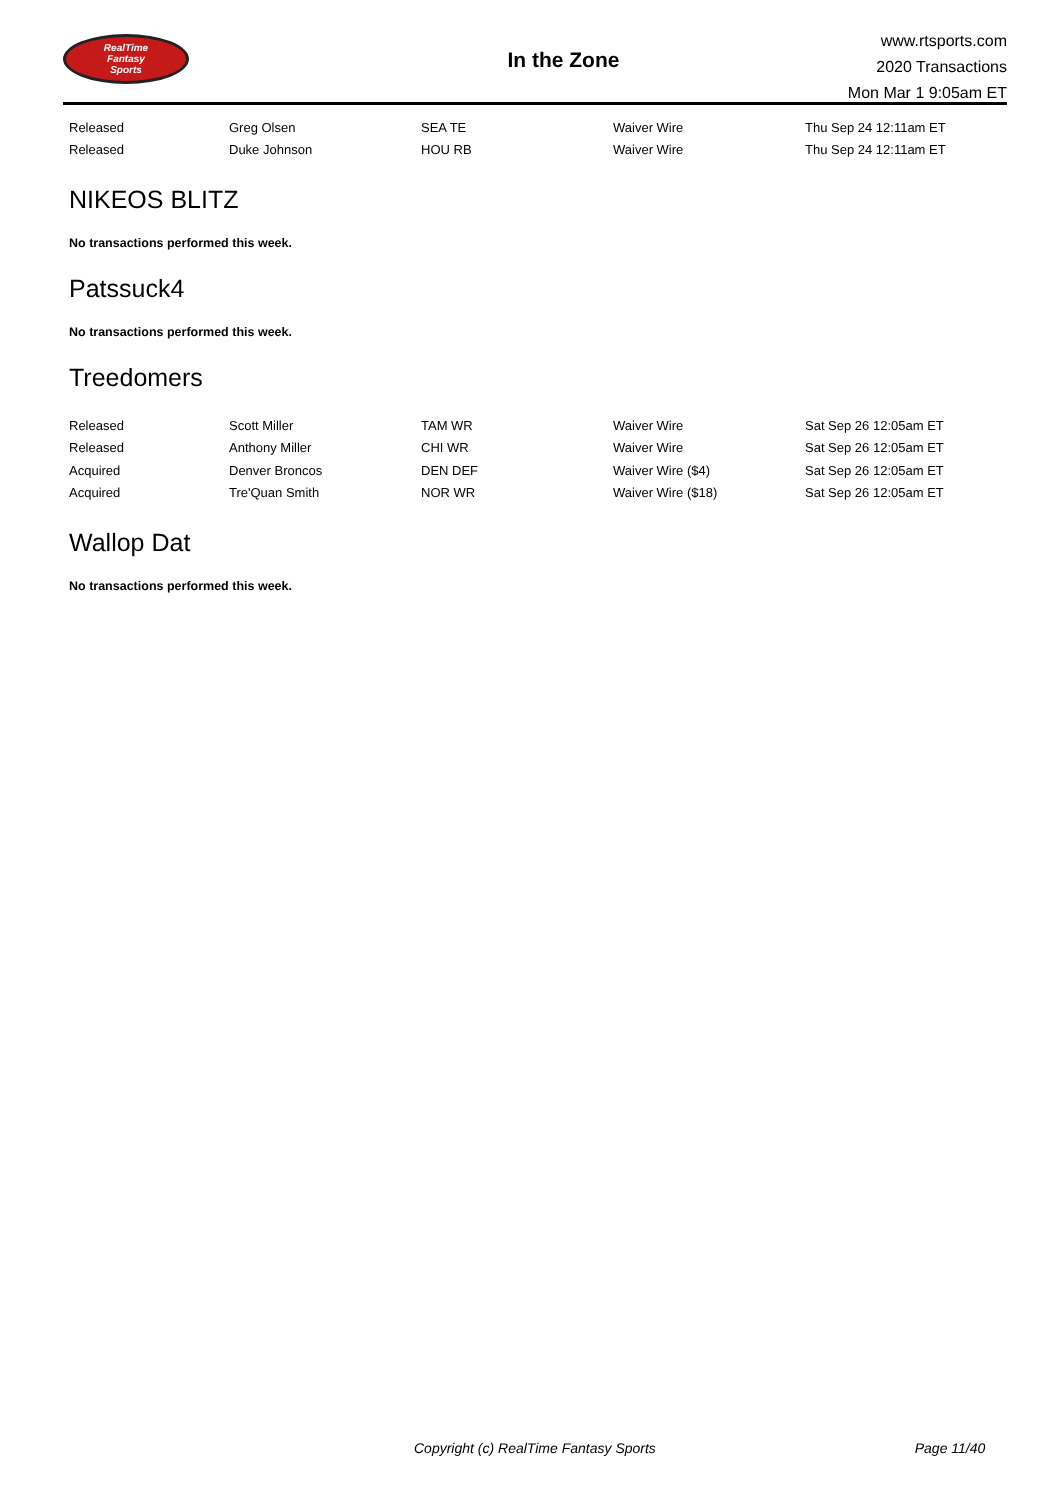RealTime
Fantasy
Sports
In the Zone
www.rtsports.com
2020 Transactions
Mon Mar 1 9:05am ET
| Released | Greg Olsen | SEA TE | Waiver Wire | Thu Sep 24 12:11am ET |
| Released | Duke Johnson | HOU RB | Waiver Wire | Thu Sep 24 12:11am ET |
NIKEOS BLITZ
No transactions performed this week.
Patssuck4
No transactions performed this week.
Treedomers
| Released | Scott Miller | TAM WR | Waiver Wire | Sat Sep 26 12:05am ET |
| Released | Anthony Miller | CHI WR | Waiver Wire | Sat Sep 26 12:05am ET |
| Acquired | Denver Broncos | DEN DEF | Waiver Wire ($4) | Sat Sep 26 12:05am ET |
| Acquired | Tre'Quan Smith | NOR WR | Waiver Wire ($18) | Sat Sep 26 12:05am ET |
Wallop Dat
No transactions performed this week.
Copyright (c) RealTime Fantasy Sports Page 11/40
= = =
_EXERCISE DESCRIPTION:_ Whenever a line in the records contains the word "Waiver", copy that line.

_RESPONSE TO THE TASK:_
| Released | Greg Olsen | SEA TE | Waiver Wire | Thu Sep 24 12:11am ET |
| Released | Duke Johnson | HOU RB | Waiver Wire | Thu Sep 24 12:11am ET |
| Released | Scott Miller | TAM WR | Waiver Wire | Sat Sep 26 12:05am ET |
| Released | Anthony Miller | CHI WR | Waiver Wire | Sat Sep 26 12:05am ET |
| Acquired | Denver Broncos | DEN DEF | Waiver Wire ($4) | Sat Sep 26 12:05am ET |
| Acquired | Tre'Quan Smith | NOR WR | Waiver Wire ($18) | Sat Sep 26 12:05am ET |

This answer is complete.